Alla Mostra del Cinema di Venezia, tra i titoli che hanno diviso e fatto discutere, The Testament of Ann Lee di Mona Fastvold è forse quello che più ha colpito per radicalità e intensità. Non una semplice biografia, ma un viaggio sensoriale e spirituale che trasforma la storia della fondatrice degli Shaker in un’esperienza cinematografica estrema. Amanda Seyfried, nei panni di Ann Lee, consegna una delle interpretazioni più coraggiose della sua carriera, sospesa tra misticismo e tragedia.
Una donna contro il suo tempo
Il film racconta la vita di Ann Lee, figura mistica del XVIII secolo che, dopo aver perso i suoi quattro figli in tenera età, si trasforma in leader spirituale. Convinta di incarnare la parte femminile del Cristo, fonda una comunità utopica che predica il celibato, l’uguaglianza tra i sessi e una forma di devozione fatta di canti estatici e rituali fisici. Con pochi seguaci approda in America, dove costruisce una società alternativa capace di sfidare l’ordine religioso e sociale del suo tempo.
Un linguaggio filmico radicale
Fastvold gira interamente in 70 mm, dando vita a un’opera dal respiro epico e sensoriale.
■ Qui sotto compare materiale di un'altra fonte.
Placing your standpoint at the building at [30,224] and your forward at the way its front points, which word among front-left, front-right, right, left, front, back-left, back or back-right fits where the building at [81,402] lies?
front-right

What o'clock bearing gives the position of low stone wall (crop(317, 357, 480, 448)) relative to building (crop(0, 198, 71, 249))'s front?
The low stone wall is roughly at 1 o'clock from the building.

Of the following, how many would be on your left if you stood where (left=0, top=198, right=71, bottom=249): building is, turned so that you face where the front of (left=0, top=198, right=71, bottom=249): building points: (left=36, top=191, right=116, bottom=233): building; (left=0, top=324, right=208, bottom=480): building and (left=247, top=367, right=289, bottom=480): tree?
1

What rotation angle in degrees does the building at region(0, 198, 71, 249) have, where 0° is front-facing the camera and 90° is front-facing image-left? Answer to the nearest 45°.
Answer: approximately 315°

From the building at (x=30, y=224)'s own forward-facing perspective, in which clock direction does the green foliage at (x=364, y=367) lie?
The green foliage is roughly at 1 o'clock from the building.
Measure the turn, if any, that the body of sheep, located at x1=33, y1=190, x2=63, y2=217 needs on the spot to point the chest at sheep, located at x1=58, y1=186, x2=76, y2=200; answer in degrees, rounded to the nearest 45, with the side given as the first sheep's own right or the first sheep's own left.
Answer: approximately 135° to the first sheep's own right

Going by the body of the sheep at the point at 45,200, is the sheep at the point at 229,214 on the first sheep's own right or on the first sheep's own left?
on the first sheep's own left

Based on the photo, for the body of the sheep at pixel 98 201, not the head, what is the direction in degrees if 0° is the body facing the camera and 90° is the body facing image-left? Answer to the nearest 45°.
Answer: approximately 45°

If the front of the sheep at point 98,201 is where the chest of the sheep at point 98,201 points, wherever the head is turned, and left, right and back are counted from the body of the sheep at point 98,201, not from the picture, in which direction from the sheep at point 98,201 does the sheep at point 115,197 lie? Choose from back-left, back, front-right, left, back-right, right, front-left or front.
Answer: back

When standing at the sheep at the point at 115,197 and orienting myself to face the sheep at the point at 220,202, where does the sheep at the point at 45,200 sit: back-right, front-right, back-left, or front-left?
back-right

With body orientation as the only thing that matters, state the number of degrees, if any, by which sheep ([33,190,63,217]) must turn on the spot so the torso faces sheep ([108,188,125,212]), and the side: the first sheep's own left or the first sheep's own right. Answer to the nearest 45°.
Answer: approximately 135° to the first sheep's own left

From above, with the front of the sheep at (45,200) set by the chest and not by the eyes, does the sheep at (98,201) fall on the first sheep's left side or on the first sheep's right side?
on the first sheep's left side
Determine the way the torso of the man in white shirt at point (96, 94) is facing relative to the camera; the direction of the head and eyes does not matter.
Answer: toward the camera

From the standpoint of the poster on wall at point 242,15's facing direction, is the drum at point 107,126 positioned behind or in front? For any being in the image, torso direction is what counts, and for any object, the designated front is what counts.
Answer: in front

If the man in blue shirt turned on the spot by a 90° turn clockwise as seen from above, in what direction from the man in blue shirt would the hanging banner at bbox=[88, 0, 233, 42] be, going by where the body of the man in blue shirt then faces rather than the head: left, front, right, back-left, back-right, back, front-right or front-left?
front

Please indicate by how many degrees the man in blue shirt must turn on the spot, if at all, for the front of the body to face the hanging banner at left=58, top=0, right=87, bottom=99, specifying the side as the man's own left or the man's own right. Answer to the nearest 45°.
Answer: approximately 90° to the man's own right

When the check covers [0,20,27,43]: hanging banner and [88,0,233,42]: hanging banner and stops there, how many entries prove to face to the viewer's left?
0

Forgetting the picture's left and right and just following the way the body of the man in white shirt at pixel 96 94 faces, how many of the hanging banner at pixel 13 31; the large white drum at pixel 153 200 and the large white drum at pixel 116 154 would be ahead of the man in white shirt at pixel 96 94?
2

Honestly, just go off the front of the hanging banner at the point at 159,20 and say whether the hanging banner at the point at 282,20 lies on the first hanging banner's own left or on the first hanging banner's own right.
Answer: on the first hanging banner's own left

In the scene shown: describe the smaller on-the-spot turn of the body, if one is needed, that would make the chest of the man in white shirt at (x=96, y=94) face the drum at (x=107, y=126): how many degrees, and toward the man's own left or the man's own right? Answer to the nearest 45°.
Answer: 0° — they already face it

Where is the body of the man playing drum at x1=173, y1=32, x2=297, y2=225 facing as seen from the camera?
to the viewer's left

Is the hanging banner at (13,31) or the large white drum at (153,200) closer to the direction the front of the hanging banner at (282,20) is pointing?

Il film non si limita a raccontare: mostra il dolore del parto e della perdita, la fisicità della fede, il trasporto dei canti religiosi. Latte materno, sangue e sudore diventano parte integrante della messa in scena, con una forza visiva che non lascia indifferenti.
Se per alcuni The Testament of Ann Lee è un film eccessivo, per altri è un capolavoro che ridefinisce i confini del biopic spirituale. Di certo, Fastvold firma un’opera radicale che affronta il dolore e la fede con un coraggio raro, consegnando al pubblico un ritratto di donna che, tre secoli fa, ebbe la forza di immaginare un mondo diverso.
Un film che scuote, turba e divide, ma che conferma la vitalità di un cinema capace ancora di rischiare tutto pur di essere autentico.